Hearings were held on October 15, November 19, and December 16, 1993, to review the plans submitted by the town. The defendants asked the trial justice to view the site, but she stated that she doubted taking a view would be necessary. The alternative plans would (1) modify the station in situ at a cost of $22,280, (2) relocate the station to another area on the lot 113 feet from plaintiffs' house at a cost of $37,730, (3) relocate the system to other lots within the neighborhood 125 feet from the nearest residence at a cost of either $328,000 or $572,000, and (4) move the system to another site 230 feet from the nearest residence outside the neighborhood at a cost of $403,000. Laszlo Siegmund, a civil engineer, testified that plans 1 or 2 "would alleviate all the problems," but he could not state that there would be no noise from the generator.

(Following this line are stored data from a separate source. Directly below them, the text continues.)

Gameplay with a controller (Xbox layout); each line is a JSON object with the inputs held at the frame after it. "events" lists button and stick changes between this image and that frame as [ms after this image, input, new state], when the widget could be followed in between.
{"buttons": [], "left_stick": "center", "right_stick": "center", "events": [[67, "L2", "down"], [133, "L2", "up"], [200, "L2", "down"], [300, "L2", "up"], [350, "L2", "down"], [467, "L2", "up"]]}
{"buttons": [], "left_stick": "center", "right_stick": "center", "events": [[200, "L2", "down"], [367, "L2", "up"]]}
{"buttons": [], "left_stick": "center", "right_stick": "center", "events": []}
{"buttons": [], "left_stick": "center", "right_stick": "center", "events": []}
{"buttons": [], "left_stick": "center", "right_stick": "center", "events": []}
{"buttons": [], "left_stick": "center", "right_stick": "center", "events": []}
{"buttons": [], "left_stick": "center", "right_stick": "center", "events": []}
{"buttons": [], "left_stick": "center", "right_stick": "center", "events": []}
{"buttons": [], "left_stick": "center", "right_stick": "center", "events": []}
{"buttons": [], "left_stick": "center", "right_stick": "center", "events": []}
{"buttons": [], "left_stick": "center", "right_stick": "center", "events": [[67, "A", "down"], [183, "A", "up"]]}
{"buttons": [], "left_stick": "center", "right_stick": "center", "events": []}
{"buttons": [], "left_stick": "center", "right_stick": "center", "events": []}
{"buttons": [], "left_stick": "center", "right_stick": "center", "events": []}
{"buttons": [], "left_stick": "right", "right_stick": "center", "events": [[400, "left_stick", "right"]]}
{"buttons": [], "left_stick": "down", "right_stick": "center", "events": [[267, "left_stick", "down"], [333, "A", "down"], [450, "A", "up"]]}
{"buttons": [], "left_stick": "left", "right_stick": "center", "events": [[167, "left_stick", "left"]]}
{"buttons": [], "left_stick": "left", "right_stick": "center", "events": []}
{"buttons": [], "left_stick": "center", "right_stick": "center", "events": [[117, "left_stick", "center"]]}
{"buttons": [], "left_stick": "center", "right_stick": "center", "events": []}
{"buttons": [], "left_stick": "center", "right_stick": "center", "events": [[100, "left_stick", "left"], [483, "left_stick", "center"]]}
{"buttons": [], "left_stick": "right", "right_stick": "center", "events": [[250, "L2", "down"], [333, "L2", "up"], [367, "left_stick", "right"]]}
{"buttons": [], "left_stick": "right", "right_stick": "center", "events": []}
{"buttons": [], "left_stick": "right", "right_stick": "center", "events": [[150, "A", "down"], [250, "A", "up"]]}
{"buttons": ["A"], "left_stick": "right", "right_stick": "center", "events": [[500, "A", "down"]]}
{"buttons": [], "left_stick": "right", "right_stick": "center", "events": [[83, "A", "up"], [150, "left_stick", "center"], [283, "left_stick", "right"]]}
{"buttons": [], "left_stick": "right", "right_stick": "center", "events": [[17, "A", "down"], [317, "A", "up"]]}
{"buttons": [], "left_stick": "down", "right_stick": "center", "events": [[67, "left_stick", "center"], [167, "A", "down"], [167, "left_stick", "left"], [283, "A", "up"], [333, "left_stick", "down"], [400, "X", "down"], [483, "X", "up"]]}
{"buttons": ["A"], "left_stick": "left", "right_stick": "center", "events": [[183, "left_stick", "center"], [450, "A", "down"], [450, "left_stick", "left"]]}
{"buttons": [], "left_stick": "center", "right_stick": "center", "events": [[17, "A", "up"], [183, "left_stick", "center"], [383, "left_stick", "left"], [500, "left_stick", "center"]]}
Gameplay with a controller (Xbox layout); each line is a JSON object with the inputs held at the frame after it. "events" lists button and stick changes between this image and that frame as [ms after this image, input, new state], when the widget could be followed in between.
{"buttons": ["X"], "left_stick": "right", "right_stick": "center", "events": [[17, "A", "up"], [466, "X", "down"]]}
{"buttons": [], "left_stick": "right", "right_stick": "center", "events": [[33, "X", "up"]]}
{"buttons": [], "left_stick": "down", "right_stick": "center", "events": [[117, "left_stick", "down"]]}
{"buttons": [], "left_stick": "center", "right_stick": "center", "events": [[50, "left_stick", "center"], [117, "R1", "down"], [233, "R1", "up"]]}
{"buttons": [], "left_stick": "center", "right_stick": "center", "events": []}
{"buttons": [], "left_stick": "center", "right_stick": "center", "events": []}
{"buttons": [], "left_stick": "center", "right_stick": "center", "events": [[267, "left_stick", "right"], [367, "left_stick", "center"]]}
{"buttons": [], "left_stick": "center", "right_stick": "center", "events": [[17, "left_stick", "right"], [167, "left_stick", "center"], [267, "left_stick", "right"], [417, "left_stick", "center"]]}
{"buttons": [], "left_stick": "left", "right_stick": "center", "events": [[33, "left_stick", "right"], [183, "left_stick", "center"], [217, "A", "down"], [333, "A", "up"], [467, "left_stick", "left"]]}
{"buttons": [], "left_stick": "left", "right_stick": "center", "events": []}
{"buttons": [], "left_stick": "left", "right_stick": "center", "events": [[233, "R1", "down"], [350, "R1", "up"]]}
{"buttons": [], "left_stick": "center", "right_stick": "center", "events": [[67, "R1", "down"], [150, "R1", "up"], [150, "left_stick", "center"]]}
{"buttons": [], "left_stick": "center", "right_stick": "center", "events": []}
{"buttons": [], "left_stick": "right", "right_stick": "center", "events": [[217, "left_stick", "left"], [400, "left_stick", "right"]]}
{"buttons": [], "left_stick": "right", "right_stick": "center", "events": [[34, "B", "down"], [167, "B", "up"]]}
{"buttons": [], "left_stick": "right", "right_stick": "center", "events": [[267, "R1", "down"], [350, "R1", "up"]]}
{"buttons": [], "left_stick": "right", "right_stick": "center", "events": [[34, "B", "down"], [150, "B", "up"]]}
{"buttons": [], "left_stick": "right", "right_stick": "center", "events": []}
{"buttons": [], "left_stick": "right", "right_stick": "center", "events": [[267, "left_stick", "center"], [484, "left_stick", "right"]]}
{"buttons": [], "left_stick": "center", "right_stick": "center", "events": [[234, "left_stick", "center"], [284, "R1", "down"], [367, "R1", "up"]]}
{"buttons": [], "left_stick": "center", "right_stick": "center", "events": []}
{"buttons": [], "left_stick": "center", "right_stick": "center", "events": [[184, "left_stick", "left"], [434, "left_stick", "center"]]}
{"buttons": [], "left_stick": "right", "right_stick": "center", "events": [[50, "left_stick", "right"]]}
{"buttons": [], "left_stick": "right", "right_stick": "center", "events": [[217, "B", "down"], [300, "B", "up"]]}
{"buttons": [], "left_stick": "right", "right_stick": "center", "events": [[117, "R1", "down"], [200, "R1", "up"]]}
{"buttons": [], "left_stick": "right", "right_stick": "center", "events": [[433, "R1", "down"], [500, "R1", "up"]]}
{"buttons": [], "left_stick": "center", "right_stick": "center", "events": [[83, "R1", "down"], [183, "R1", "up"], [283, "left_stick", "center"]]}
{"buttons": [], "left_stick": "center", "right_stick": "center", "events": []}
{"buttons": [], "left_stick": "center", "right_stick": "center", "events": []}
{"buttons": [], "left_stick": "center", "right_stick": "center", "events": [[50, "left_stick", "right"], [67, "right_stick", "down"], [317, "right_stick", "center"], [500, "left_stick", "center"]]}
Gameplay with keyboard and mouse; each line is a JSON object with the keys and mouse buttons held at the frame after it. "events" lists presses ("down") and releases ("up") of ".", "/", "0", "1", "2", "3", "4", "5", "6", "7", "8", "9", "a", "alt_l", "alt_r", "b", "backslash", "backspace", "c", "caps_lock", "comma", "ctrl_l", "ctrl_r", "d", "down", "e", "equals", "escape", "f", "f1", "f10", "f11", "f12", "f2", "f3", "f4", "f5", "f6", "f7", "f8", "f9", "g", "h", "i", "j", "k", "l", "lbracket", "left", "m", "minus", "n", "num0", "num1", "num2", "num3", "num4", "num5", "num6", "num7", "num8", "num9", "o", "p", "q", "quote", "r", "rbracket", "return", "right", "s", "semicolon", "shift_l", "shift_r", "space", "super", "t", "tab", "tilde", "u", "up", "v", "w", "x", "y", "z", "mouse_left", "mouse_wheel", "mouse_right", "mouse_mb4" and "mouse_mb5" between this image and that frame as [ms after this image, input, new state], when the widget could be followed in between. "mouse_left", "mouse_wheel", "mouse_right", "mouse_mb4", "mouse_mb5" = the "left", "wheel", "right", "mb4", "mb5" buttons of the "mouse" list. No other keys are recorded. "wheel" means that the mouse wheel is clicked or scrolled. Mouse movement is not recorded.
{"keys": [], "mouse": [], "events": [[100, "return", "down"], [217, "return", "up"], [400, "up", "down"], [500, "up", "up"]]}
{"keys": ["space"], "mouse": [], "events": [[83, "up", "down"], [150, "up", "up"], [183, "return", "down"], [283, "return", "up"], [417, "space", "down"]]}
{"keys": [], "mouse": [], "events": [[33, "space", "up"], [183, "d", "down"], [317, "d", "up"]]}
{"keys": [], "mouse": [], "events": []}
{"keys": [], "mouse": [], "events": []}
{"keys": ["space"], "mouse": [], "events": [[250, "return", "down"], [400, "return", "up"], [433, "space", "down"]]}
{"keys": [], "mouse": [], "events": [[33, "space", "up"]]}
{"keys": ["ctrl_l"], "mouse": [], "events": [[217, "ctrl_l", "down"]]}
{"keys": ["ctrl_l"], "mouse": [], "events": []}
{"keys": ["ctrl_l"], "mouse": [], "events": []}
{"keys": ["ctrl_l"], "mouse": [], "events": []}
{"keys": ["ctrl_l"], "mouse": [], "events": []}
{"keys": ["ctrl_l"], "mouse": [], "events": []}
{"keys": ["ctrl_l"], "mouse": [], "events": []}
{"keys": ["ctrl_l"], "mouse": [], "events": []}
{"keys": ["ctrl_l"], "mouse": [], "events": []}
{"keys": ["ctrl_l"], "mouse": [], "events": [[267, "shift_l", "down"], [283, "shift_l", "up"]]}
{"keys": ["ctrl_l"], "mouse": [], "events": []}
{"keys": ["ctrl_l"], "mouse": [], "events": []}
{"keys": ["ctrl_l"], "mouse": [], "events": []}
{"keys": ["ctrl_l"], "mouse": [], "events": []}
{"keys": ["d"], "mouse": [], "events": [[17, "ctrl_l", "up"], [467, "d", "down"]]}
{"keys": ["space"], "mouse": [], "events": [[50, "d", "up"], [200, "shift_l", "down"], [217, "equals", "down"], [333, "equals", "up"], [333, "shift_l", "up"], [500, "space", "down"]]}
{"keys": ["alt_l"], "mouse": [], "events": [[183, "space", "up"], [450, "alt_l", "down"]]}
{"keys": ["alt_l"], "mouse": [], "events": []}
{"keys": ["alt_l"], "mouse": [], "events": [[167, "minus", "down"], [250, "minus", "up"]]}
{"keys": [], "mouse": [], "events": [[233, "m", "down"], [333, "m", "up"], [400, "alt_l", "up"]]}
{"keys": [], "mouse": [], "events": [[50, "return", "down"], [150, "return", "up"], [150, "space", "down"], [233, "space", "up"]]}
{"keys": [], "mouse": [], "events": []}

At the conclusion of the hearings on December 16, 1993, the trial justice declined to select one of defendants' plans. Instead, she directed defendants to develop a solution that would locate the pumping station no closer than 150 feet from any existing home in the neighborhood. On January 14, 1994, the trial justice entered an order denying defendants' motion to modify. The defendants appealed, and the trial justice granted defendants' motion to consolidate the appeals.

On appeal, we consider the following issues raised by defendants: (1) whether the trial justice properly concluded that the town had created a private nuisance, (2) whether the trial justice properly found that operation of the pumping station constituted a constructive taking of plaintiffs' property, (3) whether the trial justice properly granted $400 per month in monetary damages, and (4) whether the trial justice erred in denying defendants' motion to...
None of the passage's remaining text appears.